Ski area in Shrewsbury, Massachusetts

Ski Ward Ski Area is a small ski area located in Shrewsbury, Massachusetts.

Ski Ward has nine trails covering a vertical drop of approximately 220 ft. The summit is served by a triple chairlift and T-bar, while the beginner area has a handle tow and carpet lift. There is a lodge with a bar and grill, restrooms, guest services, rental shop and ski patrol first aid room.

Ski Ward also has a tubing facility with 8 lanes serviced by 2 lifts.

Boston-area schools, including Wellesley High School and Westwood High School, hold their Ski Team practices at Ward and the hill hosts both practices and races on White Out almost every day of the week. Ski Ward has also hosted USASA Boardercross events, rail jams and terrain park competitions and a variety of other special events.

Summer activities include 4 tubing lanes and a dry slope terrain park on M-Snow surface, both served by the magic carpet.

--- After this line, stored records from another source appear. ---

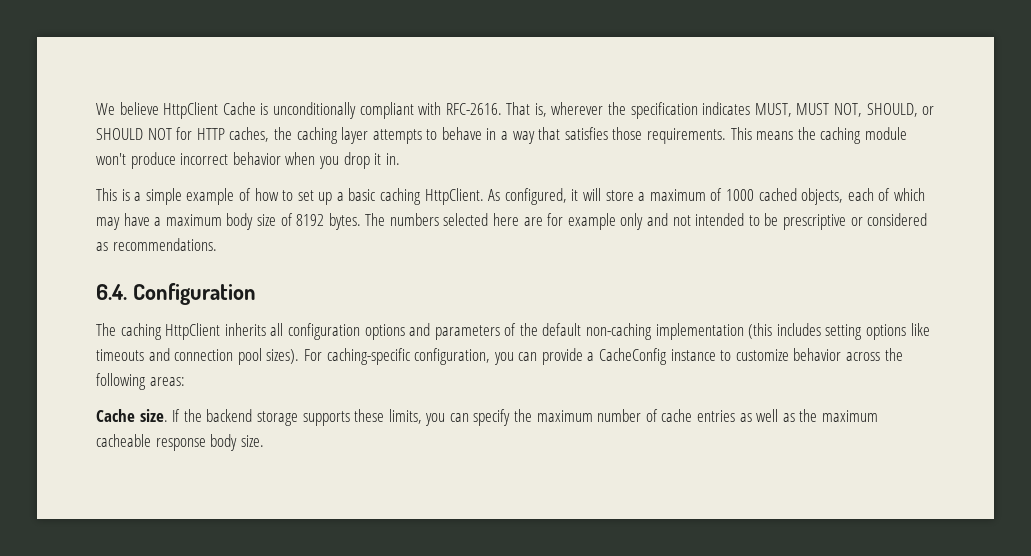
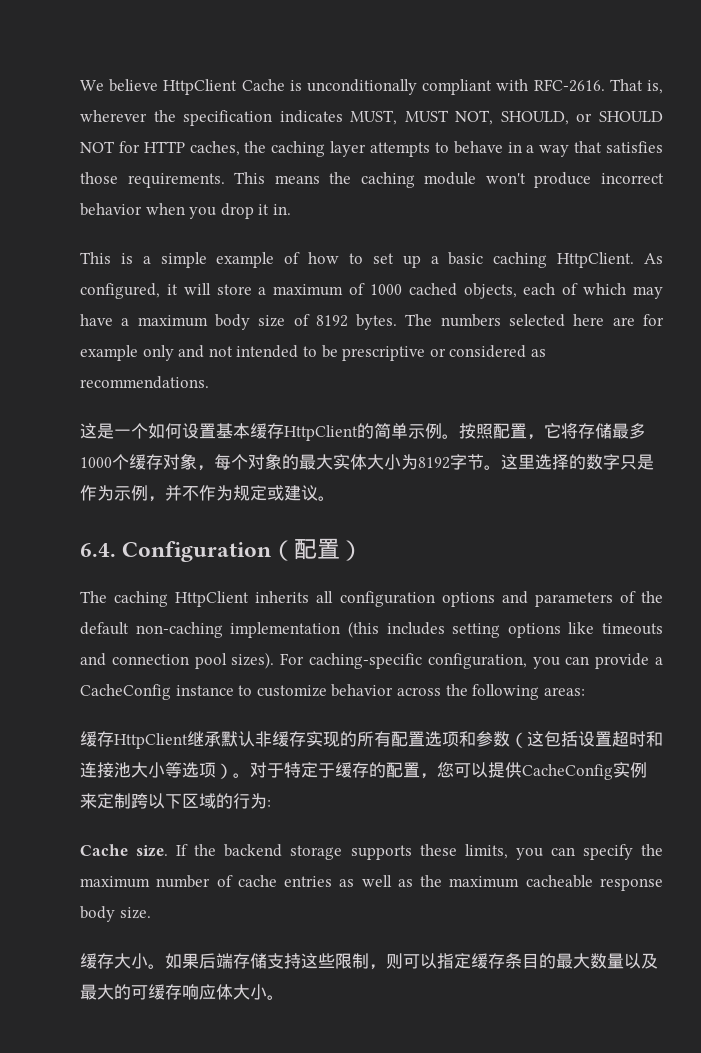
(217, 244) none -> [80,423,646,441] [80,453,654,471] [80,485,335,502] // 这是一个如何设置基本缓存HttpClient的简单示例。按照配置，它将存储最多1000个缓存对象，每个对象的最大实体大小为8192字节。这里选择的数字只是作为示例，并不作为规定或建议。
(256, 294) none -> [271,538,364,561] （配置）
(185, 381) none -> [80,731,663,749] [80,762,647,780] [80,793,271,809] // 缓存HttpClient继承默认非缓存实现的所有配置选项和参数（这包括设置超时和连接池大小等选项）。对于特定于缓存的配置，您可以提供CacheConfig实例来定制跨以下区域的行为:
(264, 441) none -> [80,953,658,970] [80,984,284,1000] // 缓存大小。如果后端存储支持这些限制，则可以指定缓存条目的最大数量以及最大的可缓存响应体大小。

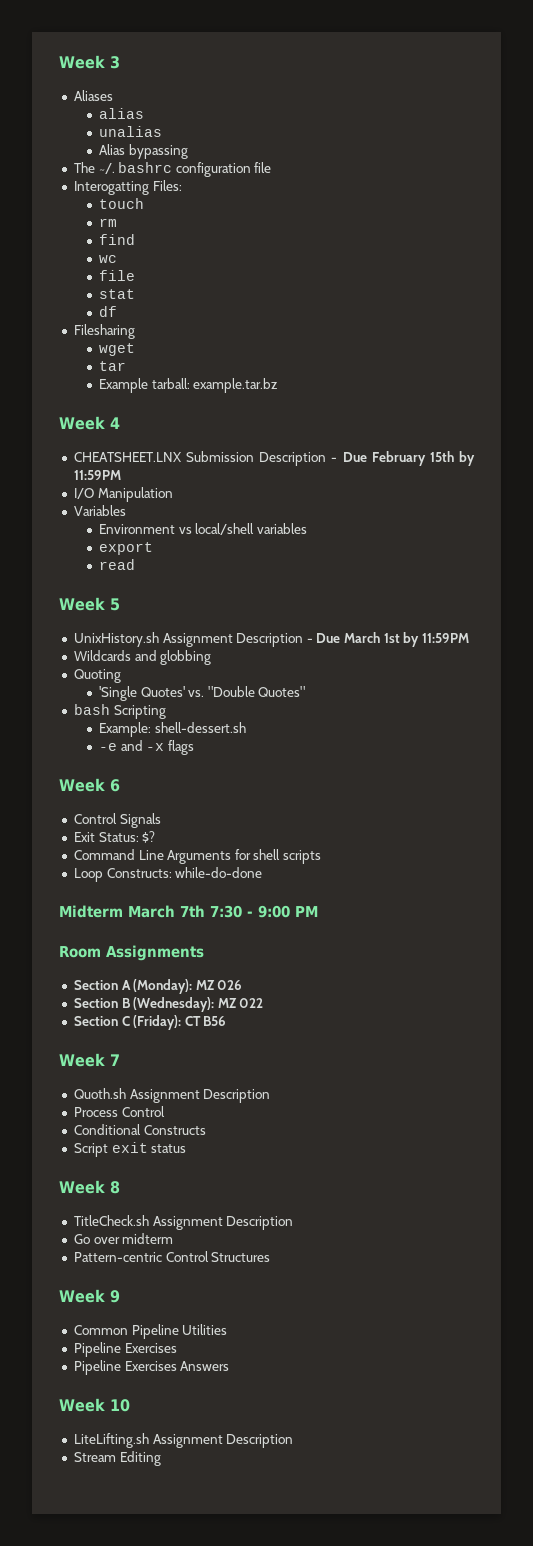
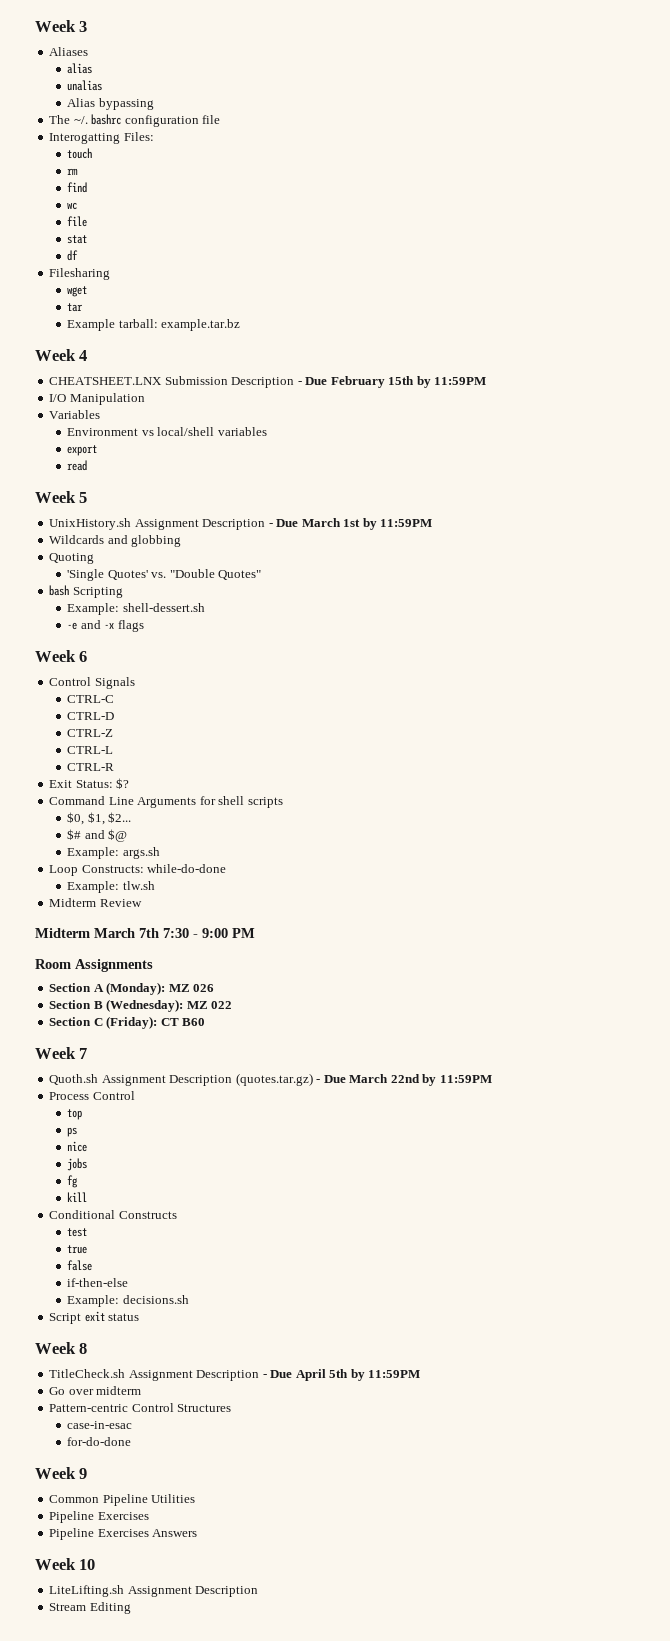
(161, 820) none -> [67,695,115,703] [67,712,115,720] [67,729,114,737] [67,746,114,754] [67,763,115,771] // CTRL-C // CTRL-D // CTRL-Z // CTRL-L // CTRL-R
(322, 857) none -> [67,812,132,825] [67,829,128,842] [67,847,160,859] // $0, $1, $2... // $# and $@ // Example: args.sh
(263, 872) none -> [67,881,155,893] [49,898,142,907] // Example: tlw.sh // Midterm Review
[203,1016,227,1026] B56 -> [182,1018,206,1026] B60
[73,1106,165,1117] [73,1124,206,1135] // Process Control // Conditional Constructs -> [235,1073,492,1086] [49,1091,135,1100] [67,1109,83,1120] [67,1127,78,1137] [67,1141,88,1152] [67,1158,88,1171] [67,1175,79,1188] [67,1192,88,1202] [49,1210,177,1219] [67,1228,88,1237] [67,1245,88,1254] [67,1260,93,1271] [67,1278,129,1287] [67,1295,189,1307] (quotes.tar.gz) - Due March 22nd by 11:59PM // Process Control // top // ps // nice // jobs // fg // kill // Conditional Constructs // test // true // false // if-then-else // Example: decisions.sh
(294, 1223) none -> [262,1369,421,1381] - Due April 5th by 11:59PM
(271, 1257) none -> [67,1421,133,1429] [67,1437,132,1446] // case-in-esac // for-do-done

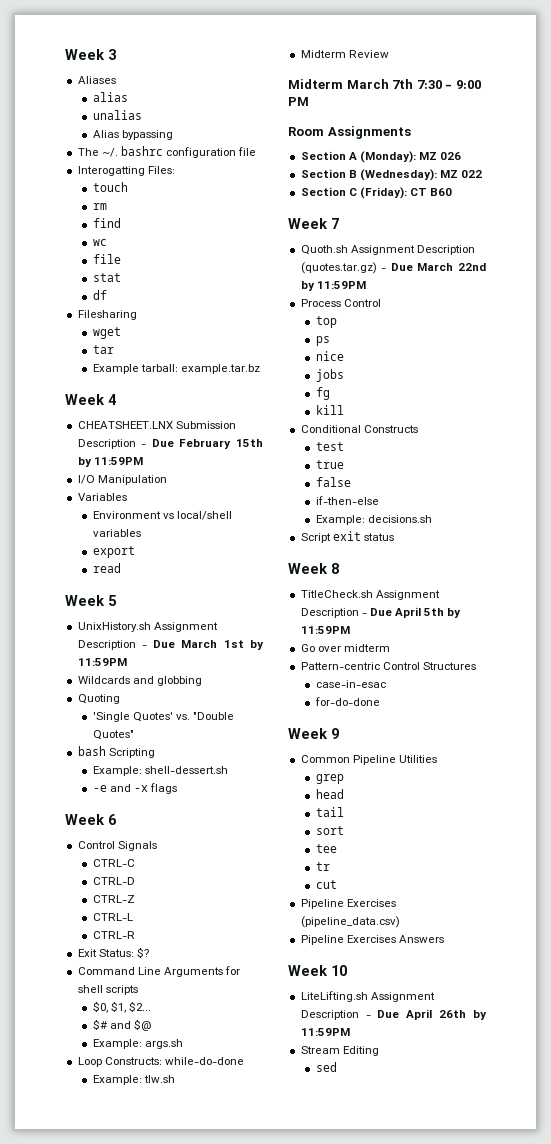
[49,1511,149,1523] // Pipeline Exercises -> [315,774,344,784] [315,789,344,799] [315,807,344,817] [315,826,344,835] [315,844,337,853] [315,862,330,871] [315,880,337,889] [300,899,396,909] [300,916,400,928] // grep // head // tail // sort // tee // tr // cut // Pipeline Exercises (pipeline_data.csv)
(259, 1591) none -> [365,1009,487,1020] [300,1028,350,1036] - Due April 26th by 11:59PM
(131, 1608) none -> [315,1062,337,1072] // sed

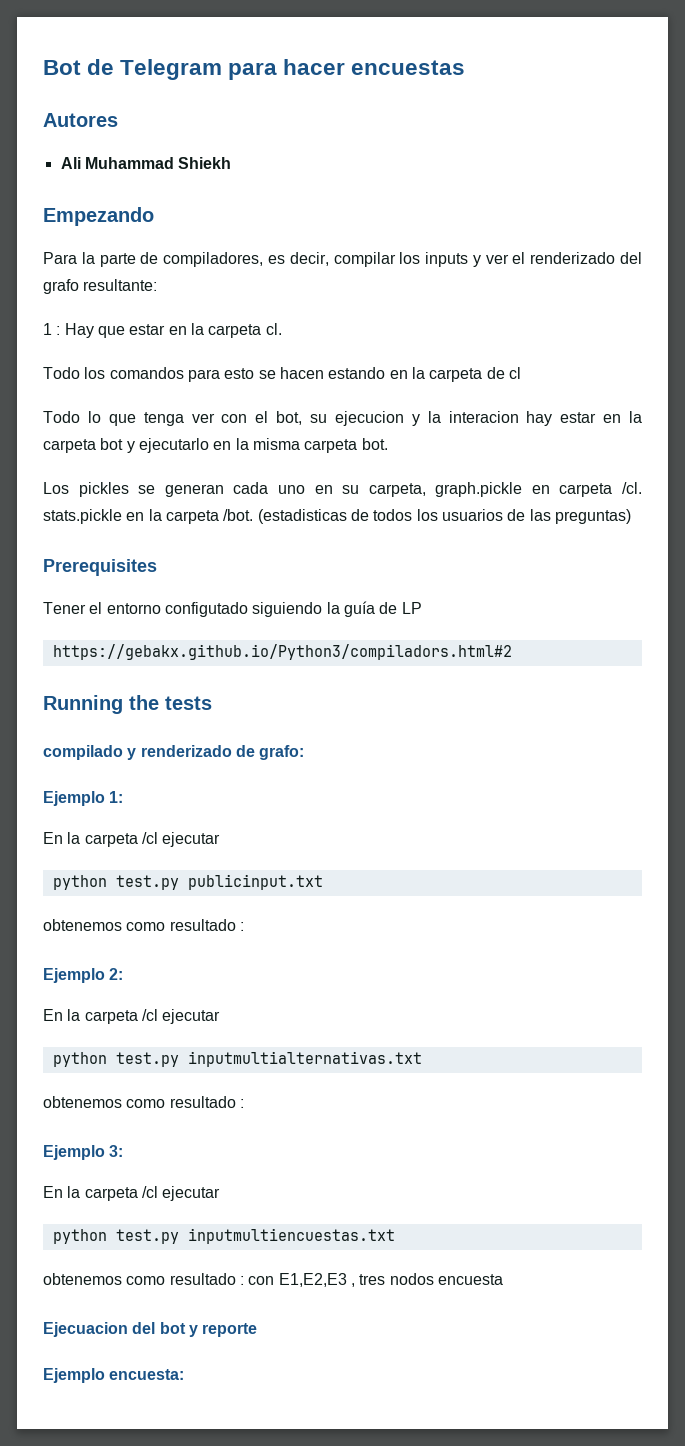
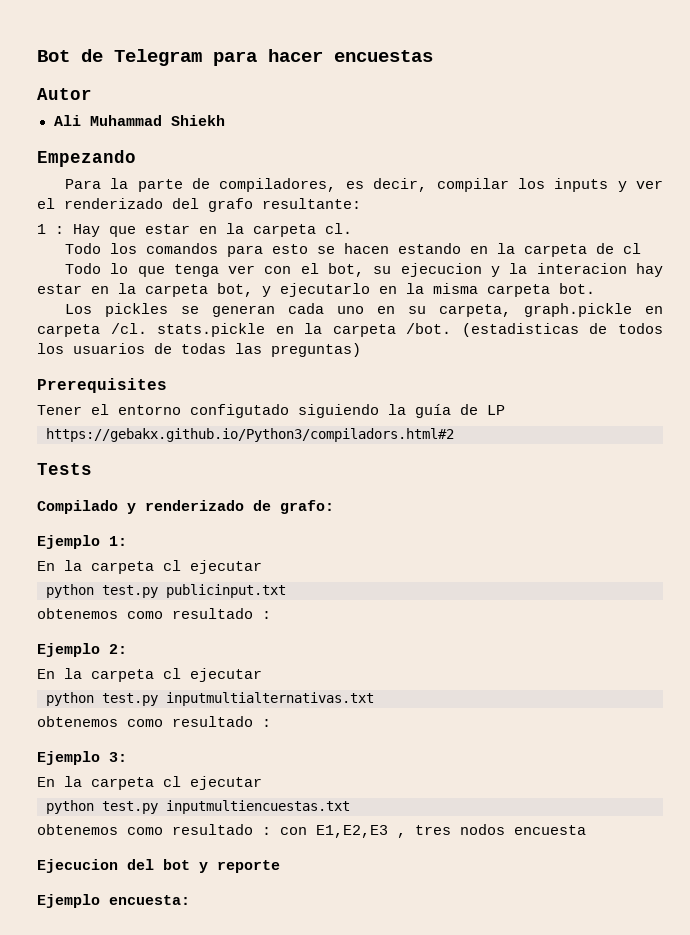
[43,113,118,127] Autores -> [37,88,92,100] Autor
[100,438,124,450] bot -> [217,283,253,297] bot,
(526, 515) none -> [181,343,226,354] todas
[43,695,212,714] [43,745,123,760] Running the tests // compilado -> [37,463,92,475] [37,500,118,514] Tests // Compilado
[141,832,158,844] /cl -> [163,560,181,571] cl
[141,1009,158,1021] /cl -> [163,668,181,679] cl
[141,1186,158,1198] /cl -> [163,776,181,787] cl
[43,1322,128,1337] Ejecuacion -> [37,859,118,873] Ejecucion

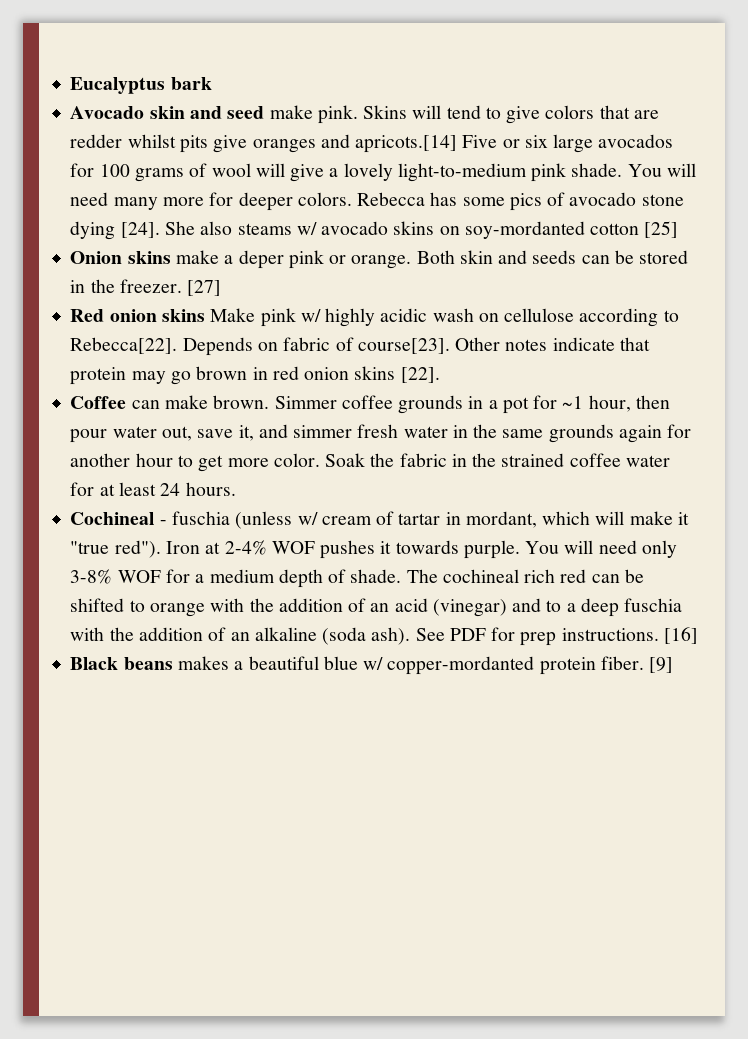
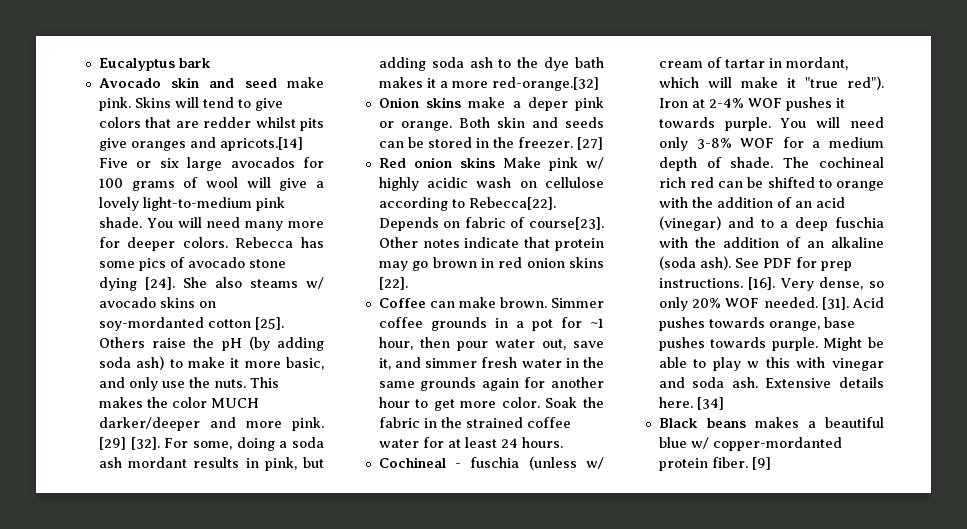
[644,221,679,238] [25] -> [254,317,284,330] [98,336,324,351] [98,356,324,370] [98,377,279,391] [98,397,259,408] [98,417,324,431] [98,437,324,451] [98,457,324,471] [378,57,604,71] [378,77,599,91] [25]. Others raise the pH (by adding soda ash) to make it more basic, and only use the nuts. This makes the color MUCH darker/deeper and more pink. [29] [32]. For some, doing a soda ash mordant results in pink, but adding soda ash to the dye bath makes it a more red-orange.[32]
[663,627,698,644] [16] -> [748,277,884,291] [658,297,884,311] [658,317,855,331] [658,337,884,351] [658,357,884,371] [658,377,884,388] [658,397,724,410] [16]. Very dense, so only 20% WOF needed. [31]. Acid pushes towards orange, base pushes towards purple. Might be able to play w this with vinegar and soda ash. Extensive details here. [34]

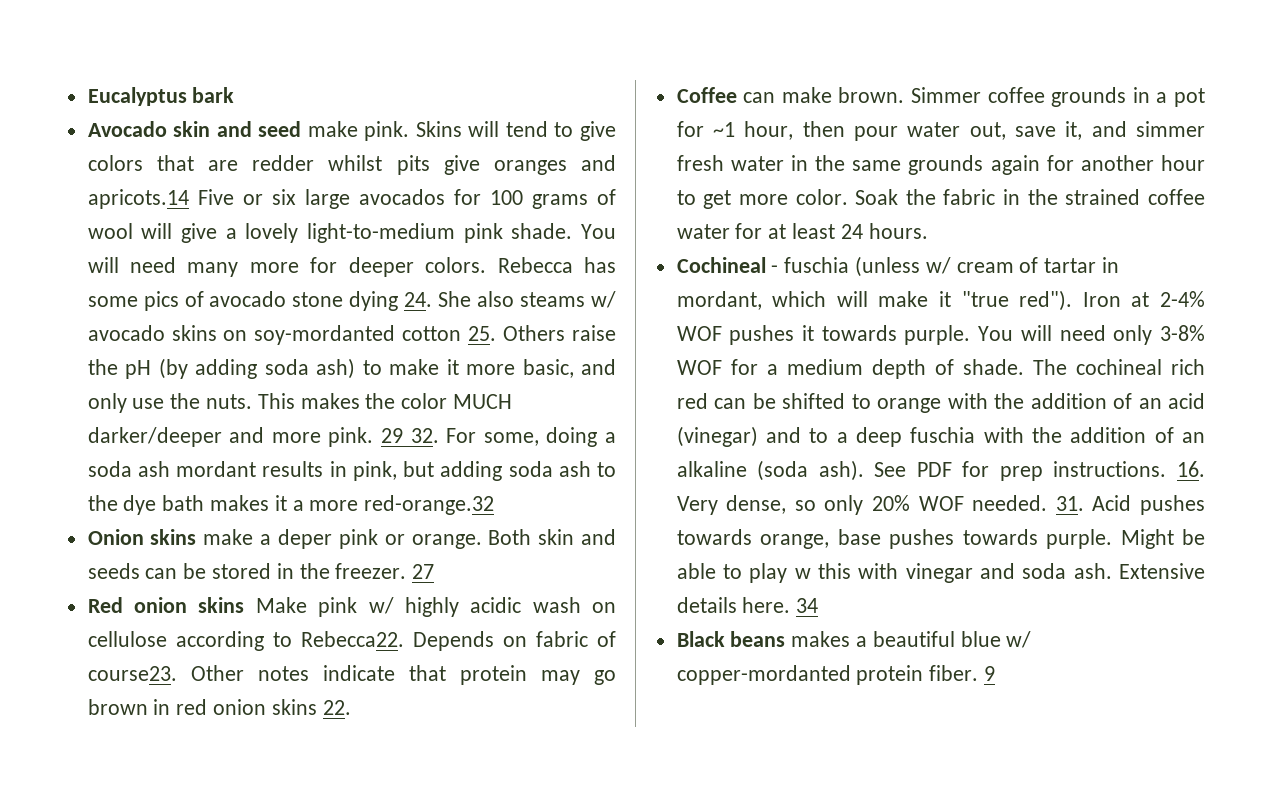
[219,137,303,151] apricots.[14] -> [87,189,189,209] apricots.14
[144,277,175,290] [24]. -> [404,292,433,307] 24.
[254,317,284,330] [25]. -> [468,326,497,341] 25.
[98,437,160,450] [29] [32]. -> [381,428,439,443] 29 32.
[491,77,599,91] red-orange.[32] -> [364,495,495,515] red-orange.32
[576,137,603,150] [27] -> [412,564,435,579] 27
[468,197,556,210] Rebecca[22]. -> [300,631,404,647] Rebecca22.
[529,217,604,230] course[23]. -> [87,666,177,681] course23.
[378,277,408,290] [22]. -> [322,700,351,715] 22.
[748,277,776,290] [16]. -> [1177,461,1205,477] 16.
[821,297,849,310] [31]. -> [1055,496,1084,511] 31.
[696,397,724,410] [34] -> [796,598,819,613] 34
[751,457,771,470] [9] -> [984,666,996,681] 9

Ski Ward has a Latitude 90 snow making machine and was the first lift serve skiing to open in North America in 2023 and 2024.

==History==
The facility began operation in 1939, known as Ward Hill Ski Area (operated by the Ward family). It has been in continuous operation since that time. In 1990 John and Effy LaCroix purchased the area and began an extensive upgrade, including a snow-tubing slope, a triple chairlift, and improvements to the lighting, snowmaking and snow grooming equipment.

The truck which originally provided power for the rope tow is still visible, off to the right of the Triple.

===Trails===
- Beginner: 3
- Intermediate: 3
- Expert: 3

==Snowmaking==
Ski Ward has 100% snowmaking coverage.